A outra Comissão Parlamentar de Inquérito criada pela Assembleia Nacional eleita em 1992 foi para apurar a violência étnica que se abateu em 1993 sobre os bakongos na cidade de Luanda.
O trágico episódio ficou tristemente conhecido por “Sexta-feira sangrenta”, tendo a CPI criada para averiguar o criminoso ataque, resultado de uma iniciativa que teve muito a ver com o dinamismo do malogrado deputado do PDP-ANA, Mfulumpinga Landu Victor.
Se estivesse vivo, Mfulumpinga seria sem dúvidas um das grandes estrelas da actual campanha eleitoral, que pela sua mornez, de facto está a precisar de alguém com o “fenotipo” do assassinado político.

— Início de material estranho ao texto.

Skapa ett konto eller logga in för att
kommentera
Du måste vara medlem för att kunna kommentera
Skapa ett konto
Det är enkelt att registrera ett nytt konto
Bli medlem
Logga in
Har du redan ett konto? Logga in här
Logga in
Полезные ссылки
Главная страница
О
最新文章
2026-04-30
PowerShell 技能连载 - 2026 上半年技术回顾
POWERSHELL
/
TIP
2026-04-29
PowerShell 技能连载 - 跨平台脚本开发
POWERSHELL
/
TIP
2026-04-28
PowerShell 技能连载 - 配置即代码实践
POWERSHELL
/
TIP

Convenhamos que num país com as características de Angola, onde a falta de transparência das instituições oficiais é uma das grandes preocupações da sociedade no seu conjunto, o surgimento de apenas duas comissões parlamentares de inquérito para um mandato de 16 anos é de facto muito pouca “fruta”.

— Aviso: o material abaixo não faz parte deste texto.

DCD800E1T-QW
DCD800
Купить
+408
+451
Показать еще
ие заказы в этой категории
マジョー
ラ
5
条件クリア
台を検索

Muito pouca “fruta” que traduz bem o fraco desempenho da função fiscalizadora da Assembleia Nacional, que, efectivamente, andou esses anos todos a reboque das encomendas legislativas do Executivo, sem grande espaço de manobra para assumir devidamente as outras vertentes do seu poder.
Pelo que julgamos saber a CPI que se debruçou sobre o dossier Mercado do Kinaxixi apenas terá caucionado a gestão privada daquela instalação, com a sua recuperação e modernização, sem nunca ter dado luz verde à destruição daquele património que acabou por acontecer seis anos depois.
Este assunto merece certamente alguma investigação para se apurar o que realmente a CPI do Kinaxixi recomendou no final do seu atribulado mandato.
O Kinaxixi desapareceu assim da nossa paisagem urbana e histórica por força de um camartelo cego que continua a ter demasiado poder para ser parado por quem quer que seja neste país.
No seu lugar e enquanto não se erguem as torres da ganância, da ostentação e da ignorância típicas do novo-riquismo que anda por aí furioso e à solta, ficou um imenso vazio que nos asfixia a alma e nos deixa profundamente tristes com a perda de mais um emblemático local da nossa memória.
Para quem como eu cresceu passando todos os domingos por aquele mercado em direcção a classe central da Igreja Metodista, não é fácil aceitar um tamanho atentado contra o património da nossa cidade.
Não estamos, obviamente, contra o surgimento dos shoppings nem dos arranha-céus, mas não podemos aceitar que eles nasçam destruindo tudo quanto é história e memória desta cidade, num país, onde o que mais existe é espaço de sobra o desenvolvimento de novas urbanizações, para a edificação de novas cidades.
Como não estamos de acordo com este “assalto” que já é uma tendência sólida em termos de gestão do espaço urbano luandense, a influenciar os decisores do poder político cada vez mais permeáveis a este tipo de “sedução”, tendo em conta as suas contrapartidas, só nos resta fazer aqui o nosso komba pelo Kinaxixi.
Com o passar dos anos, no fundo da minha ingenuidade, ainda cheguei a acreditar que o mercado seria poupado.
Ainda cheguei a acreditar que todos aqueles que se ergueram contra o Projecto Baía, teriam agora razões muito mais sólidas para lavrarem em público o seu protesto.
Com raríssimas excepções, só ouvi o seu silêncio.
Com esta demissão colectiva da sociedade civil angolana, a especulação imobiliária e o camartelo receberam mais uma forte mensagem de encorajamento.